**WORK ITEM:**
Everything from the line containing "fruit basket: present [287,204,410,313]" through the line containing "laundry hamper: none" should be repeated exactly, and nothing else from the data.

··· RAW DATA

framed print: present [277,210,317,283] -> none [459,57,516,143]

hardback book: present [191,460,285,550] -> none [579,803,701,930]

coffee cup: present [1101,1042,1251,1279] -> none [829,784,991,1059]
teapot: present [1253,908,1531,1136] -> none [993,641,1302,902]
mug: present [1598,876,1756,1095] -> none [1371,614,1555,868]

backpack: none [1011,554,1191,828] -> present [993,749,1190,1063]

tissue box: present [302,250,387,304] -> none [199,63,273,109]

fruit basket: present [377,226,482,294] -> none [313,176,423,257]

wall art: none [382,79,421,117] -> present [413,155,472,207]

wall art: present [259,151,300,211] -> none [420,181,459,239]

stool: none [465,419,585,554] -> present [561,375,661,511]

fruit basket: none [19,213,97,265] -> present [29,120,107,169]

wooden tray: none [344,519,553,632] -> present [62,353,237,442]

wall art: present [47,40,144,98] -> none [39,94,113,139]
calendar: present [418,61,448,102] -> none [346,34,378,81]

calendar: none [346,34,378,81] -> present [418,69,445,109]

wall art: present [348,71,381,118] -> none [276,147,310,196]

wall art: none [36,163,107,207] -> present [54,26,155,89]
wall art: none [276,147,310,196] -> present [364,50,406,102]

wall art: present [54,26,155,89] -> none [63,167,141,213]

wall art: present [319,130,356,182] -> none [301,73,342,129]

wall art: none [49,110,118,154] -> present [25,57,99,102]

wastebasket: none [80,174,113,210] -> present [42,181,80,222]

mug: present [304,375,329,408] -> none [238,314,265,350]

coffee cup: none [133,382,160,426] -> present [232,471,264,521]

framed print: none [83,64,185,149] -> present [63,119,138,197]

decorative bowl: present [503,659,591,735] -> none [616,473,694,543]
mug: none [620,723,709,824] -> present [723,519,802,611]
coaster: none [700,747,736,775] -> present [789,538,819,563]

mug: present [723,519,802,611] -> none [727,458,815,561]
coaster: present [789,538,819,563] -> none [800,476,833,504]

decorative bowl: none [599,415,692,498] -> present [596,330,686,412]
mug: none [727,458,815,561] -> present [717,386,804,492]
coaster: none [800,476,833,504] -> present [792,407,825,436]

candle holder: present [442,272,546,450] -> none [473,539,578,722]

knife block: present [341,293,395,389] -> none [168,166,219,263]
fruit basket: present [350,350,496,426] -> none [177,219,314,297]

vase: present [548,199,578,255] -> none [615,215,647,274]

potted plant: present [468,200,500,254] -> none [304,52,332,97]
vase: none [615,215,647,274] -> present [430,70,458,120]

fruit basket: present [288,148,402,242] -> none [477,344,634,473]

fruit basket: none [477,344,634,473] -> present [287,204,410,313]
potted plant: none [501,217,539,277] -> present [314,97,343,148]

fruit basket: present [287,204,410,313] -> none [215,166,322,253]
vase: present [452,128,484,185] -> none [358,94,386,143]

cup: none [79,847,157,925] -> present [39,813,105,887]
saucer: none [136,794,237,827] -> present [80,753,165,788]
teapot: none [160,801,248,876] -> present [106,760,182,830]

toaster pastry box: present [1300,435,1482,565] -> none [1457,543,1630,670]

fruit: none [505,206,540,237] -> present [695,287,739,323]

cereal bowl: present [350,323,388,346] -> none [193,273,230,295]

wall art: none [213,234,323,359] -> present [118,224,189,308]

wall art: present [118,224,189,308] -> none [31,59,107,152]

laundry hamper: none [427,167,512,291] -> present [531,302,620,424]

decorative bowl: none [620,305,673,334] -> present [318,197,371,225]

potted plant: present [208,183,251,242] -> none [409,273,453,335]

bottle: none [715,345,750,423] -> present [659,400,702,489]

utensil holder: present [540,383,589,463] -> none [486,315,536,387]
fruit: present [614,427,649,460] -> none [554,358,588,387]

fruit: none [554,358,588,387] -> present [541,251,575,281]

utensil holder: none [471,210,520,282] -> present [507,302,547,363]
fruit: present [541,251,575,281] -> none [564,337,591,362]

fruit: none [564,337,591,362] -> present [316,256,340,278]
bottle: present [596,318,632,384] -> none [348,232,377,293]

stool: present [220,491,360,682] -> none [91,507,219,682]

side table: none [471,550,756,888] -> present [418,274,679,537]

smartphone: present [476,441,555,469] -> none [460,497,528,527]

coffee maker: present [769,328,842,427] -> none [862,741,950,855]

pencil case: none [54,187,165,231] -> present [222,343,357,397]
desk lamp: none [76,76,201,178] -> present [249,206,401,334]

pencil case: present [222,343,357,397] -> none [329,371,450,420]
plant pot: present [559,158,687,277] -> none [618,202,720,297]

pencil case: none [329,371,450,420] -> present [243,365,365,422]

······

**EXERCISE SOLUTION:**
fruit basket: present [287,204,410,313] -> none [215,166,322,253]
vase: present [452,128,484,185] -> none [358,94,386,143]

cup: none [79,847,157,925] -> present [39,813,105,887]
saucer: none [136,794,237,827] -> present [80,753,165,788]
teapot: none [160,801,248,876] -> present [106,760,182,830]

toaster pastry box: present [1300,435,1482,565] -> none [1457,543,1630,670]

fruit: none [505,206,540,237] -> present [695,287,739,323]

cereal bowl: present [350,323,388,346] -> none [193,273,230,295]

wall art: none [213,234,323,359] -> present [118,224,189,308]

wall art: present [118,224,189,308] -> none [31,59,107,152]

laundry hamper: none [427,167,512,291] -> present [531,302,620,424]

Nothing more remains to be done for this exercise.